The profiler visualizer (tools/visualizer) could visualize the saved profile data.

The following command could visualize the GPU memory info:

python tools/profile_visualizer.py profile.pkl --fig_type=memory --memory_type=GPU

GPT3_8B model memory visualization

The red curve is the total GPU memory used, blue curve is the memory manged by chunk. The green, blue and purple background represent forward, backward, adam stage respectively.

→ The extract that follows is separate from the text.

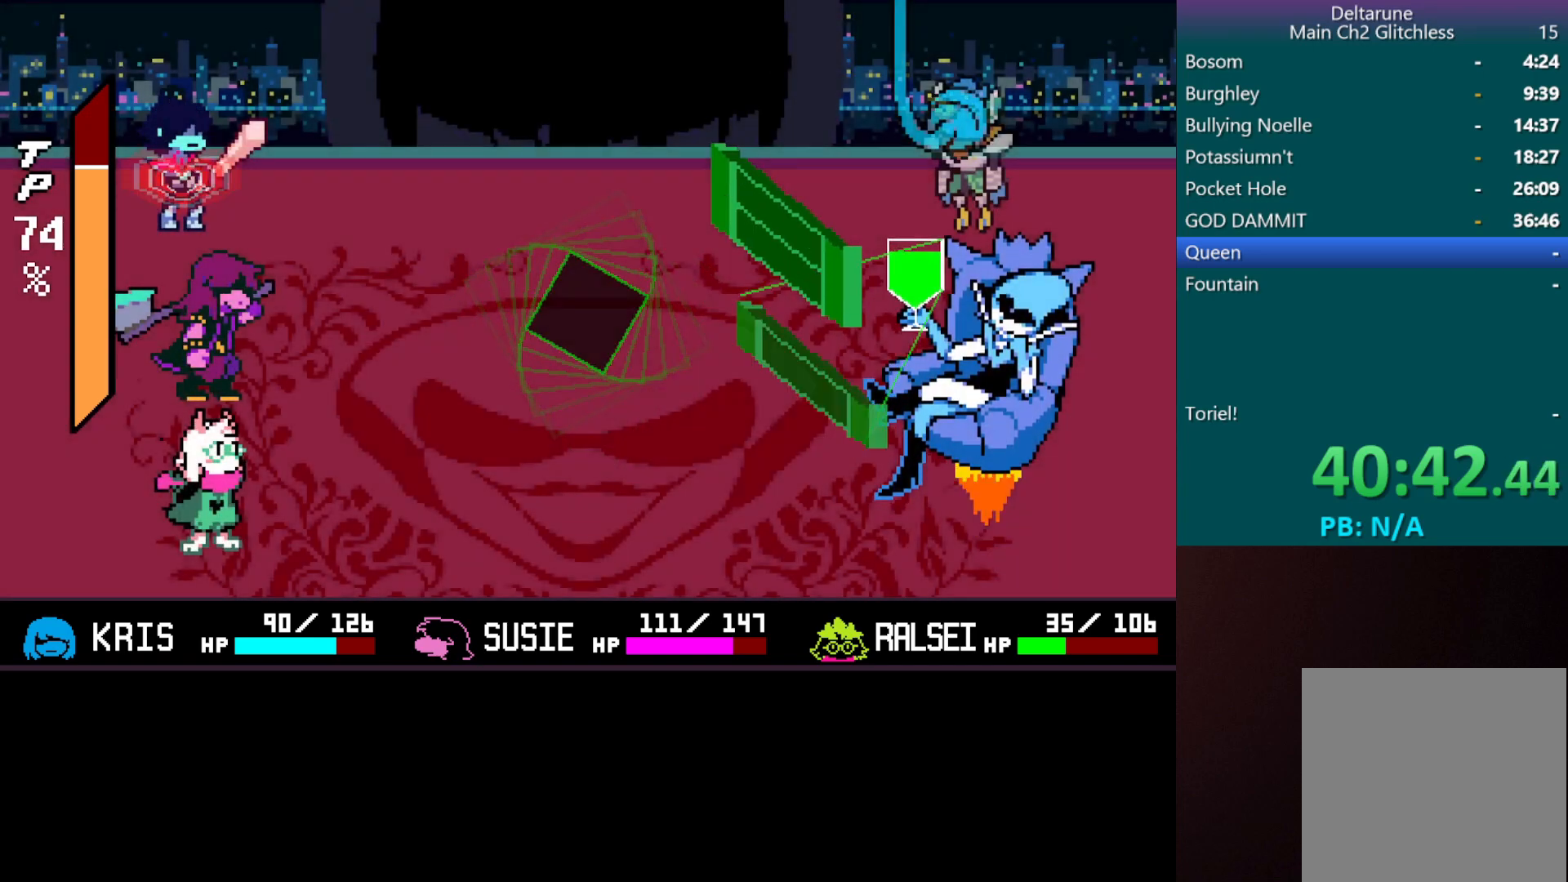
{"keys": [], "events": [[17, "left", "up"], [17, "up", "up"], [300, "z", "down"], [333, "return", "down"], [383, "z", "up"], [433, "return", "up"]]}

We could also visualize the location info of chunks:

python tools/profile_visualizer.py profile.pkl --fig_type=access

GPT3_8B model chunk location visualization on 4xV100

The red part means the chunk is on GPU, blue part means chunk is on GPU. The four section from bottm to top are the chunks of type FP16_PARAM, FP32_PARAM, VARIANCE and MOMENTUM.

Merge Checkpoints

PatrickStar also provides a tool for merging the distributed checkpoints with tools/merge_checkpoint.py.

An example command is:

python tools/merge_checkpoint.py --pattern=checkpoint-*.pt --num=4

The script will replace the * with 0, 1, 2, 3 and merge the four checkpoints (checkpoint-0.pt, checkpoint-1.pt, checkpoint-2.pt, checkpoint-3.pt) into checkpoint-merged.pt.